Listed records below:

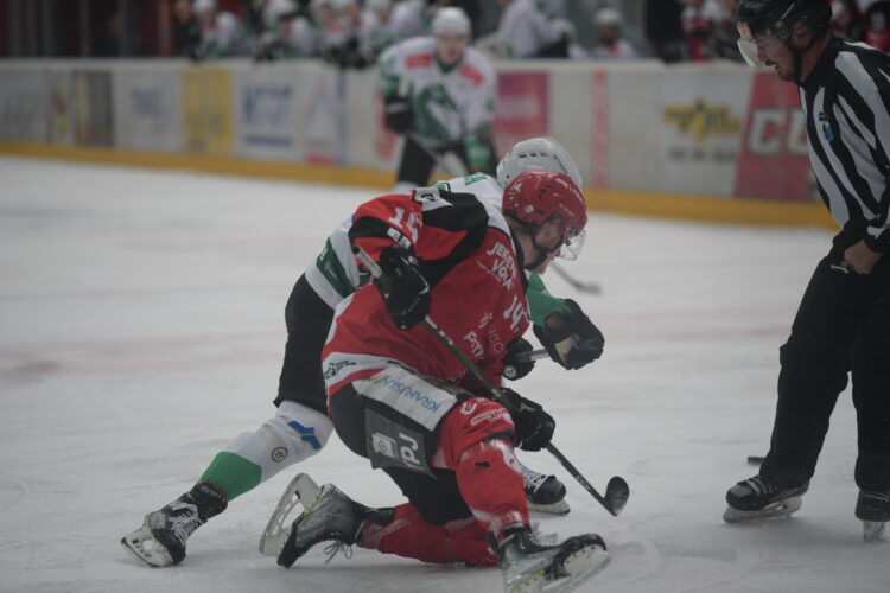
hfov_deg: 12.8
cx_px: 445
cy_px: 296
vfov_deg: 8.6
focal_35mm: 160
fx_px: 3955
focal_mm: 160
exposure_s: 1/1000
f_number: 2.8
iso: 1000
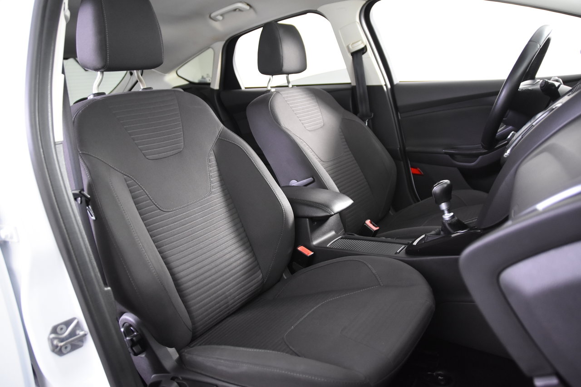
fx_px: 411
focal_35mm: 26
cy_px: 194
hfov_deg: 70.4
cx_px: 290
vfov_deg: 50.4
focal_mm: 17
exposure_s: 1/25
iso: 1600
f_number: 2.8
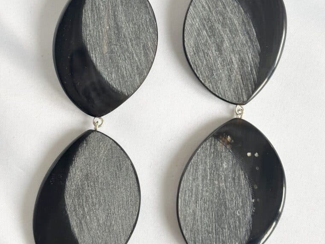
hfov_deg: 27.8
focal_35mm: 70
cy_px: 76
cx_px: 164
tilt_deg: -80.3
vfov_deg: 20.9
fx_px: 657
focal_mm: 5.96
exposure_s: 1/86
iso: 50
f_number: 1.6
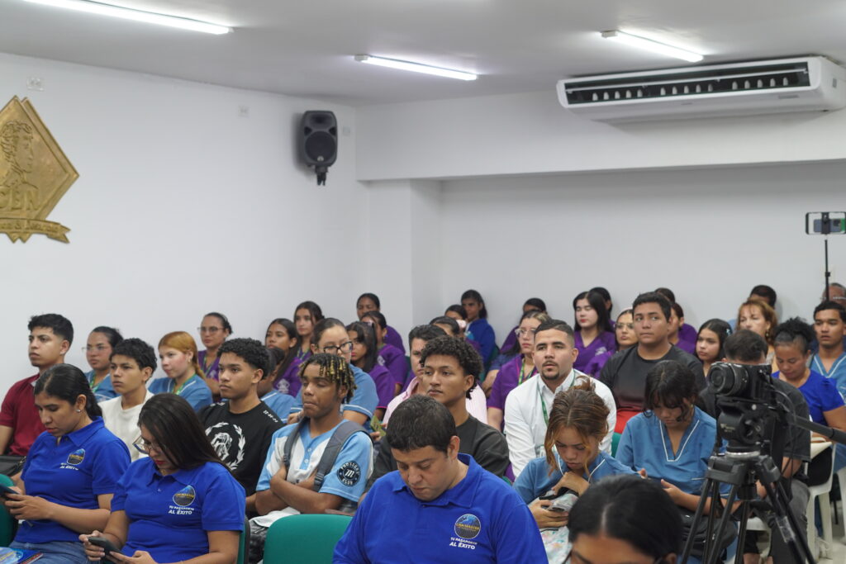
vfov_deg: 27.0
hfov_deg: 39.6
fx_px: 1175
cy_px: 282
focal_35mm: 50
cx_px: 423
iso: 1250
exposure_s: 1/160
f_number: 4
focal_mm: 50
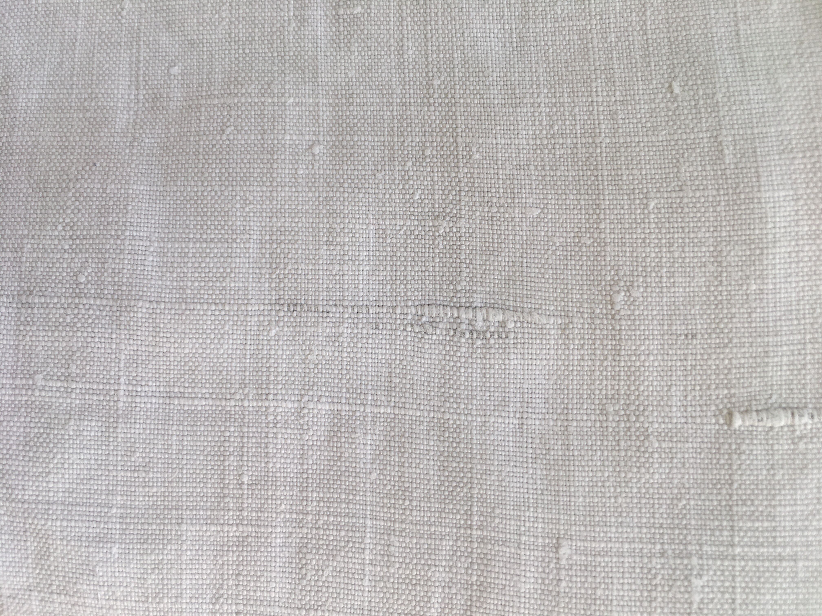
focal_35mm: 29
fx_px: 689
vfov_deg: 48.2
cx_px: 411
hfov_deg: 61.7
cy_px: 308
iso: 25
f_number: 2.2
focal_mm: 4.15
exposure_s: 1/100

End of Listed records.

Directions for this task
Copy the listing exactly, omitting pictures.

Response for this exercise
hfov_deg: 12.8
cx_px: 445
cy_px: 296
vfov_deg: 8.6
focal_35mm: 160
fx_px: 3955
focal_mm: 160
exposure_s: 1/1000
f_number: 2.8
iso: 1000
fx_px: 411
focal_35mm: 26
cy_px: 194
hfov_deg: 70.4
cx_px: 290
vfov_deg: 50.4
focal_mm: 17
exposure_s: 1/25
iso: 1600
f_number: 2.8
hfov_deg: 27.8
focal_35mm: 70
cy_px: 76
cx_px: 164
tilt_deg: -80.3
vfov_deg: 20.9
fx_px: 657
focal_mm: 5.96
exposure_s: 1/86
iso: 50
f_number: 1.6
vfov_deg: 27.0
hfov_deg: 39.6
fx_px: 1175
cy_px: 282
focal_35mm: 50
cx_px: 423
iso: 1250
exposure_s: 1/160
f_number: 4
focal_mm: 50
focal_35mm: 29
fx_px: 689
vfov_deg: 48.2
cx_px: 411
hfov_deg: 61.7
cy_px: 308
iso: 25
f_number: 2.2
focal_mm: 4.15
exposure_s: 1/100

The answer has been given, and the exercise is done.